Ж.Л.Давыд, в собственной выступления Конвенту: «Население направлялся к моему художеству, стремясь снова заметить особенности собственного друга… Я услыхал речь люди, я подчинялся ему. — Торопитесь все без исключения! Мама, вдовица, круглая) сирота, подавленный военнослужащий, все без исключения вам, кого Марат отстаивал вплоть до окончания собственной существования, приблизьтесь! И взглянете в собственного товарища. Этого, кто именно защищал в охране, ранее отсутствует. Его перышко, страх предателей, падает с его ручек. О, несчастье! Вашинский энергичный товарищ безжизнен!». Ш. Корде в суде: «– Я уничтожила 1-го, для того чтобы уберечь сотня тыс.; я уничтожила мерзавца, для того чтобы уберечь безвинных; я уничтожила безжалостного безумного животного, для того чтобы предоставить Франции душевное спокойствие»
Согласно описанию профессора А. М. Панченко, 6 января 1681 года царь отправился с большим количеством народа на водоосвящение. В это время старообрядцы учинили погром в Успенском и Архангельском соборах Кремля. Они мазали дёгтем царские ризы и гробницы, а также ставили сальные свечи, считавшиеся нечистыми в церковном обиходе. В это время толпа возвратилась, и сподвижник восставших, Герасим Шапочник, стал кидать в толпу «воровские письма», на которых были изображены карикатуры на царя и патриархов. Одна из таких карикатур дошла до наших дней, на ней изображены патриархи Паисий Александрийский, Макарий Антиохийский, Никон, а также Павел Сарский и Подонский и Иларион Рязанский. Подписи гласили: «окаянный», «льстец», «баболюб», «сребролюбец», «продал Христа»[1].

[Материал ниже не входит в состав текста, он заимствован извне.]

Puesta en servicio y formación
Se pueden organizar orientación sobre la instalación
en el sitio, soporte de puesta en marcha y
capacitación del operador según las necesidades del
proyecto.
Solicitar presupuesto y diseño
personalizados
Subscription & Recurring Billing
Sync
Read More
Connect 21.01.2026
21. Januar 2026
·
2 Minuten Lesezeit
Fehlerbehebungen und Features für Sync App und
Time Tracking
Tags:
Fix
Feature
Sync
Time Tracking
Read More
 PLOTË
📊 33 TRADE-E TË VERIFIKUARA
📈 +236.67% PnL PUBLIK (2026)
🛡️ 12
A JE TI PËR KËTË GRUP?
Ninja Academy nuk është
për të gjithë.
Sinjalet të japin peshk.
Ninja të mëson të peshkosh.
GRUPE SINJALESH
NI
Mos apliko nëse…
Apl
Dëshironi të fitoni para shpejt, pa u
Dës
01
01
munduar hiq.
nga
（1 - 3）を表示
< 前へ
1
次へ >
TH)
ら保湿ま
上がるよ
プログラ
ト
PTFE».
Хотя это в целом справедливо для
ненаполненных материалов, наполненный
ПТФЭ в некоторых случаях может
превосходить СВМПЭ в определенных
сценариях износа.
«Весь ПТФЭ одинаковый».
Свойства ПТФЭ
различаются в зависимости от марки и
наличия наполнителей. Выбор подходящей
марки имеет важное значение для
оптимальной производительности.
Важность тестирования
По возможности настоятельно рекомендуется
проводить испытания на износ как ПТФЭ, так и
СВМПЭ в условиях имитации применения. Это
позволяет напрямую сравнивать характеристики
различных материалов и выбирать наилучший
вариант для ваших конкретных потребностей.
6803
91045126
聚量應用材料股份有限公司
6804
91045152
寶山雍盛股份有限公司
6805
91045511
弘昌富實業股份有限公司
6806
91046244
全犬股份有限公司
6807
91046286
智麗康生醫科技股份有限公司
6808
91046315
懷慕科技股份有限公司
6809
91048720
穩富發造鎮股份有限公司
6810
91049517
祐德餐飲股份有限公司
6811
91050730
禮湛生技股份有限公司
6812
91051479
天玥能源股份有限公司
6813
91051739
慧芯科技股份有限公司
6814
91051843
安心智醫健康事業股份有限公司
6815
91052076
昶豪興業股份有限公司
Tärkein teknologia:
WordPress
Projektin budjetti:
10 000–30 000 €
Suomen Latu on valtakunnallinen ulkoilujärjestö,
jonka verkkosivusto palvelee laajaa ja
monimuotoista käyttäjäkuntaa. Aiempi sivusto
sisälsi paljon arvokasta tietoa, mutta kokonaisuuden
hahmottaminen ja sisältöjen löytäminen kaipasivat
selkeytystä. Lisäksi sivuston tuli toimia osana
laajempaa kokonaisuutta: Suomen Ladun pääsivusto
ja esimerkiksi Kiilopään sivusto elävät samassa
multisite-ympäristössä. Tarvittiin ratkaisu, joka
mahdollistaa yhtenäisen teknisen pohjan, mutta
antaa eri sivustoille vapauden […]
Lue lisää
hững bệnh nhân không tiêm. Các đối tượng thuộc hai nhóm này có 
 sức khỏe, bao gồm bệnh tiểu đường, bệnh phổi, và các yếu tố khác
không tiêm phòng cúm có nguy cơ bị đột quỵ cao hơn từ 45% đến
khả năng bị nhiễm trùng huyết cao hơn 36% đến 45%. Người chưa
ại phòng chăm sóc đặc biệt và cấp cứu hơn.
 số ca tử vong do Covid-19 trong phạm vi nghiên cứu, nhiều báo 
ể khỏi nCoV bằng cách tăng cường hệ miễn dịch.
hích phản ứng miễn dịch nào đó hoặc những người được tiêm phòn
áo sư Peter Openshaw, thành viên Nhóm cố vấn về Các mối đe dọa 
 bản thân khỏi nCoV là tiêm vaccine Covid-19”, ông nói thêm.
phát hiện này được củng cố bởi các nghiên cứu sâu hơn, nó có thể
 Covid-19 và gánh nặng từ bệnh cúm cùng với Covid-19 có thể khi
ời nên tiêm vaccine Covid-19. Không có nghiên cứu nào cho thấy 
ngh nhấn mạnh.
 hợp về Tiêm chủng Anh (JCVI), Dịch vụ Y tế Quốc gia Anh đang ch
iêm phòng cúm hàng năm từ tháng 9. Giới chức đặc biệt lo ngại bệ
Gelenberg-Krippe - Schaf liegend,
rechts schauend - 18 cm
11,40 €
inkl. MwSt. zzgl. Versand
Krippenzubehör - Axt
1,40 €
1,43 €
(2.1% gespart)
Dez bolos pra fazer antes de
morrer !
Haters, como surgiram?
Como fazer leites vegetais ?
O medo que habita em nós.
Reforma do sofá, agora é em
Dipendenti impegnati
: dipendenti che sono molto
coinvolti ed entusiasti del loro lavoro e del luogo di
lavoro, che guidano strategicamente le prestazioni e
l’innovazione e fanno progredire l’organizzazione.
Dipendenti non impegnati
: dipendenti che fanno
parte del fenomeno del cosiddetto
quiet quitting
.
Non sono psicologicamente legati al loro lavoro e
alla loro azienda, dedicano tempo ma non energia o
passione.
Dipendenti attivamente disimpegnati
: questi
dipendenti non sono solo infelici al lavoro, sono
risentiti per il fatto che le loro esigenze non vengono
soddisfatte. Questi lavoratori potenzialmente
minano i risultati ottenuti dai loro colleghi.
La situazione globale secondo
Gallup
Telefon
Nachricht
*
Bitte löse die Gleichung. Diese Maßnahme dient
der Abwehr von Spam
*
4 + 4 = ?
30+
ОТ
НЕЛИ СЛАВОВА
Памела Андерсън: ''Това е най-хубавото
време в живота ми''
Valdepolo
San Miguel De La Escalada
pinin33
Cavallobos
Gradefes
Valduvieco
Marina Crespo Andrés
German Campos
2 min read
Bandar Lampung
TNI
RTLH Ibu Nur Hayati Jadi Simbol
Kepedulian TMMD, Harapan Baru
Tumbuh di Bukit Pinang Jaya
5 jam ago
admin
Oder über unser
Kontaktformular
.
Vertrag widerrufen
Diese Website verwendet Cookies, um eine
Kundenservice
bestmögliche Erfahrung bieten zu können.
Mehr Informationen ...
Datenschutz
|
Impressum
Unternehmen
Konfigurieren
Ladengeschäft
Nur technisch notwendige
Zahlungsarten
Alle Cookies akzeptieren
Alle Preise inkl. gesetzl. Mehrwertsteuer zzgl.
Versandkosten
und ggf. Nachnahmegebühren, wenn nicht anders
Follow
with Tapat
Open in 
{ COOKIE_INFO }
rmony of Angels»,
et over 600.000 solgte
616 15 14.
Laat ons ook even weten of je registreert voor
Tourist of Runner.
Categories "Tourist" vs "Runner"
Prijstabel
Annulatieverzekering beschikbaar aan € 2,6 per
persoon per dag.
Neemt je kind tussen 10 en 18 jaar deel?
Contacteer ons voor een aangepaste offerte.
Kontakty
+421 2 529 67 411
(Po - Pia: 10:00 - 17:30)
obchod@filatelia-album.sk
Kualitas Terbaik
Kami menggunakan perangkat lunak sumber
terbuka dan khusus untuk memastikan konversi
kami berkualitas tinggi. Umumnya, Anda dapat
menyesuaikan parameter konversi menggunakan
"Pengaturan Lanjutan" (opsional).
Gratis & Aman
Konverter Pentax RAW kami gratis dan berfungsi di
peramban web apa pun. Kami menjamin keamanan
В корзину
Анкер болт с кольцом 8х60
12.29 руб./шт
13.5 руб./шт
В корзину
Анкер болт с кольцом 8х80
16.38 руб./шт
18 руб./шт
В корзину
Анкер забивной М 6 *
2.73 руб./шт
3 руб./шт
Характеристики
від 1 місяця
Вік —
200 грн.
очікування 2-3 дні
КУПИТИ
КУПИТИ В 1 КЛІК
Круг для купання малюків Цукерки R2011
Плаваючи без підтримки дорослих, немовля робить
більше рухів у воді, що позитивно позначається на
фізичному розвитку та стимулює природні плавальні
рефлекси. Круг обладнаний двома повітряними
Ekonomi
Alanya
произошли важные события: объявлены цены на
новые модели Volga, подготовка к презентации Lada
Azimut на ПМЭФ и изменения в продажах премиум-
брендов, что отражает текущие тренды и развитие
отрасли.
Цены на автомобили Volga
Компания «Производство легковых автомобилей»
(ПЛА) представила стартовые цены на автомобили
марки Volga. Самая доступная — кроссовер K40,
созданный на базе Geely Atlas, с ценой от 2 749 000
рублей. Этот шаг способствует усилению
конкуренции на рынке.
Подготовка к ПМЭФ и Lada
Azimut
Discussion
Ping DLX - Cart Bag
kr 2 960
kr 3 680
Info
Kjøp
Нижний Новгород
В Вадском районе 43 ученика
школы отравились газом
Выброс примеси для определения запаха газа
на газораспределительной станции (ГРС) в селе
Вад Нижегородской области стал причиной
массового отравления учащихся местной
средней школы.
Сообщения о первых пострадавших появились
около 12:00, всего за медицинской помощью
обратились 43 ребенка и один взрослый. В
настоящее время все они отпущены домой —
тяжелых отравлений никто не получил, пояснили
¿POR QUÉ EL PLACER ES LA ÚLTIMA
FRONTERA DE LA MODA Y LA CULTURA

Интерпретация восстания спорна, поскольку основывается исключительно на приведенном профессором Панченко тенденциозном «объявлении» Синода от 1725 г., которое было написано по поводу отобранной у московских старообрядцев иконы с ликом протопопа Аввакума с целью очернить последнего:
Долголетно седя в пустозерской земляной тюрьме, той безсовестный раскольник (Аввакум. — А. П.) <…> утоля мздою караул, посылал ко единомысленным своим в Москву, котории во время царствования <…> Феодора Алексеевича, пришествии его величества на иордань в день святаго Богоявления, безстыдно и воровски метали свитки богохульныя и царскому достоинству безчестныя. И в то же время, как татие, тайно вкрадучися в соборныя церкви, как церковныя ризы, так и гробы царския дехтем марали и сальныя свечи ставили, не умаляся ничим от святокрадцев и церковных татей. Сея вся злодеяния быша в Москве от раскольников наущением того же расколоначальника и слепаго вождя своего Аввакума. Он же сам, окаянный изверх, в то же время <…> седя в вышеозначенном юдоле земляныя своея тюрьмы, на берестяных хартиях начертывал царския персоны и высокия духовныя предводители с хульными надписании, и толковании, коризнами.